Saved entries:
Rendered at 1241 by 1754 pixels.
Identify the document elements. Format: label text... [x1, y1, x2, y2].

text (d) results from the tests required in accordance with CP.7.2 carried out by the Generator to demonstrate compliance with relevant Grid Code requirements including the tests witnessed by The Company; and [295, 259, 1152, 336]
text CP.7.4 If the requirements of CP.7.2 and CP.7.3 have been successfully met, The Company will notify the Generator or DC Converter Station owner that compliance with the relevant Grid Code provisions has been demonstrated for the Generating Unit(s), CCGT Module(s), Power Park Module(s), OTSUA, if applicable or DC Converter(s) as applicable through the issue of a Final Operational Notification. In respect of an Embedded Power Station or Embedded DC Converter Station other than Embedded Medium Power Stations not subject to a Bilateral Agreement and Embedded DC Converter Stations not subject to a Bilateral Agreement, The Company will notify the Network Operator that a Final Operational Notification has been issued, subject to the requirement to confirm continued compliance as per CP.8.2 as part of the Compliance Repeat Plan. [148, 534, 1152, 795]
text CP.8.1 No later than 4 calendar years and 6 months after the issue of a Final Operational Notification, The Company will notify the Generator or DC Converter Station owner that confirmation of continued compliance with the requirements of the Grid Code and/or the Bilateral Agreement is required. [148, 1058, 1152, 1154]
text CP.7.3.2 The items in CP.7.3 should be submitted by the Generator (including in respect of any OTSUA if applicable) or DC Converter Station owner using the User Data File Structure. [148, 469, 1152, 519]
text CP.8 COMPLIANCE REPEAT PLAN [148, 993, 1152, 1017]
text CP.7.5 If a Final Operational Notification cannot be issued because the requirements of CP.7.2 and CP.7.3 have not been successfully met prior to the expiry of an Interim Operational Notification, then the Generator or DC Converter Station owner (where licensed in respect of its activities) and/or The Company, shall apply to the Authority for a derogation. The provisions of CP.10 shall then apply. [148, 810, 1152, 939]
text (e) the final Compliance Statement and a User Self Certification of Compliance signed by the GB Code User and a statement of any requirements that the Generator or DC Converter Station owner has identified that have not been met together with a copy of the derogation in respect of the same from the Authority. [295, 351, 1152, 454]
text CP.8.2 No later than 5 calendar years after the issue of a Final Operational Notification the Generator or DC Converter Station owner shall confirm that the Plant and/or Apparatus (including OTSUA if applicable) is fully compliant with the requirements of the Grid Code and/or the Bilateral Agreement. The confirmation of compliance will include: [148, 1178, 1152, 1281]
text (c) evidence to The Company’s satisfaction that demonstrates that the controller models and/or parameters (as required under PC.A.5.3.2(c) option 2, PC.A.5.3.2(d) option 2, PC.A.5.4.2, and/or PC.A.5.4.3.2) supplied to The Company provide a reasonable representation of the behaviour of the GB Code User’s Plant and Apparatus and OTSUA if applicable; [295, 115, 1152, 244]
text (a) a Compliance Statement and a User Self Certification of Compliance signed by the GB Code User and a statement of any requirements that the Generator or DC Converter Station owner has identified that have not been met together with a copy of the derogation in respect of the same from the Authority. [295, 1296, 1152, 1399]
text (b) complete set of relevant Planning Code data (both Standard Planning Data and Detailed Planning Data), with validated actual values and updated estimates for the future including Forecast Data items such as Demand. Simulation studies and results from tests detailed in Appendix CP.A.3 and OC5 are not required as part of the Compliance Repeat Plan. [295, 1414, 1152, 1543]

#### What you should do:
Which lines of the data above contain "Plant"? Copy each one.

#### Response to this exercise:
text CP.8.2 No later than 5 calendar years after the issue of a Final Operational Notification the Generator or DC Converter Station owner shall confirm that the Plant and/or Apparatus (including OTSUA if applicable) is fully compliant with the requirements of the Grid Code and/or the Bilateral Agreement. The confirmation of compliance will include: [148, 1178, 1152, 1281]
text (c) evidence to The Company’s satisfaction that demonstrates that the controller models and/or parameters (as required under PC.A.5.3.2(c) option 2, PC.A.5.3.2(d) option 2, PC.A.5.4.2, and/or PC.A.5.4.3.2) supplied to The Company provide a reasonable representation of the behaviour of the GB Code User’s Plant and Apparatus and OTSUA if applicable; [295, 115, 1152, 244]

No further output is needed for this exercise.